### What is being asked
Lines from the line with "fx_px: 1011" to the line with "f_number: 2.4" in the entries below, and only those, must be output exactly, with both ends included.

### Data supplied
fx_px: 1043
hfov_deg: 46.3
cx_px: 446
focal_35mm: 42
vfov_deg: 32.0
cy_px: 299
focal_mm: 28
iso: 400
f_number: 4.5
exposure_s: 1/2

---

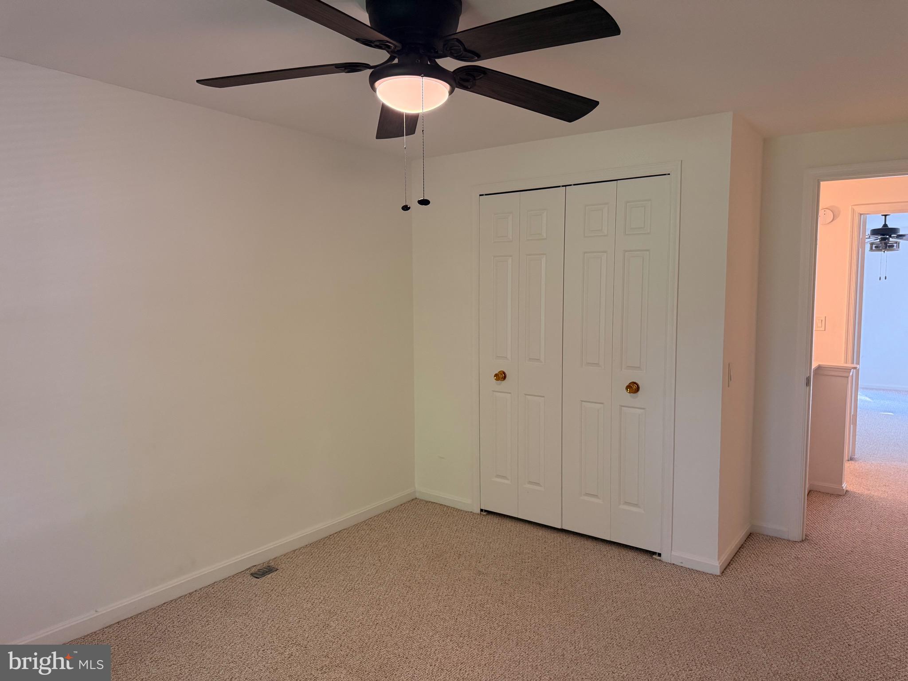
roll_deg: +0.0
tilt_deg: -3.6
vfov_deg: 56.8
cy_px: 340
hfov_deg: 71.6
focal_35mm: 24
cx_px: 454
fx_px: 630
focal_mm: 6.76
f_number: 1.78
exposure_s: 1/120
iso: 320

==

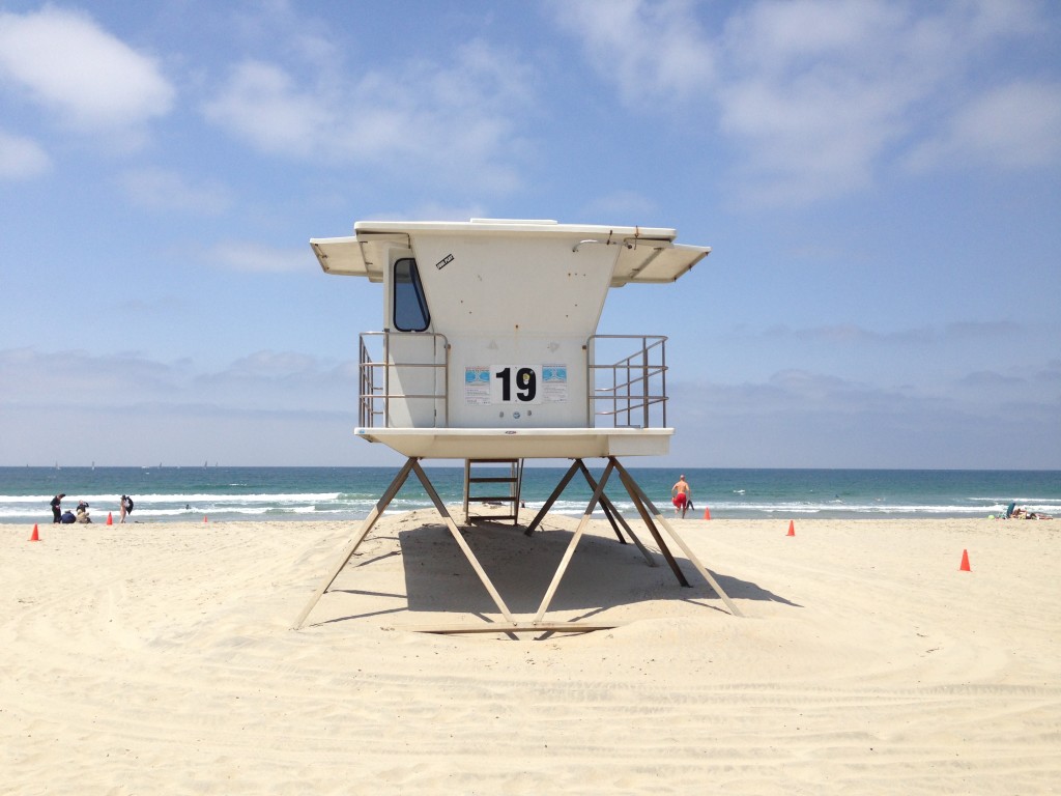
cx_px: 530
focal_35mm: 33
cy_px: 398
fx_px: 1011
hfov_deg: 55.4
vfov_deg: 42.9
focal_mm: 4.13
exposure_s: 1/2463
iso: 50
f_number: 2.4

### Solution to the exercise
fx_px: 1011
hfov_deg: 55.4
vfov_deg: 42.9
focal_mm: 4.13
exposure_s: 1/2463
iso: 50
f_number: 2.4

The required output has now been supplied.